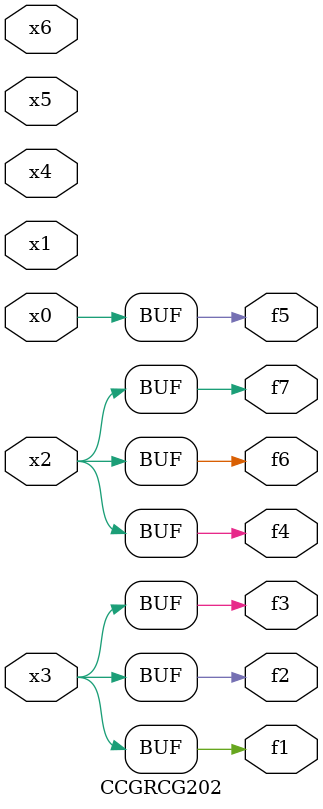
<source format=v>
module CCGRCG202(
	input x0, x1, x2, x3, x4, x5, x6,
	output f1, f2, f3, f4, f5, f6, f7
);
	assign f1 = x3;
	assign f2 = x3;
	assign f3 = x3;
	assign f4 = x2;
	assign f5 = x0;
	assign f6 = x2;
	assign f7 = x2;
endmodule

</source>
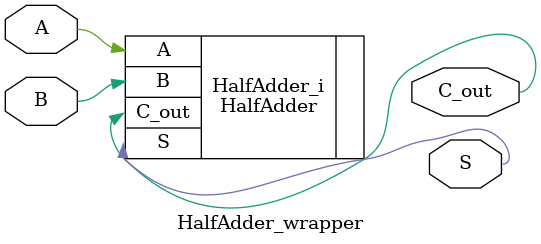
<source format=v>
`timescale 1 ps / 1 ps

module HalfAdder_wrapper
   (A,
    B,
    C_out,
    S);
  input [0:0]A;
  input [0:0]B;
  output [0:0]C_out;
  output [0:0]S;

  wire [0:0]A;
  wire [0:0]B;
  wire [0:0]C_out;
  wire [0:0]S;

  HalfAdder HalfAdder_i
       (.A(A),
        .B(B),
        .C_out(C_out),
        .S(S));
endmodule

</source>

+ + +

• **EXERCISE OBJECTIVE**:
Give the lines exactly as they stand, from the line with "HalfAdder HalfAdder_i" through the end of the material.

• **OUTPUT FOR THIS EXERCISE**:
  HalfAdder HalfAdder_i
       (.A(A),
        .B(B),
        .C_out(C_out),
        .S(S));
endmodule

</source>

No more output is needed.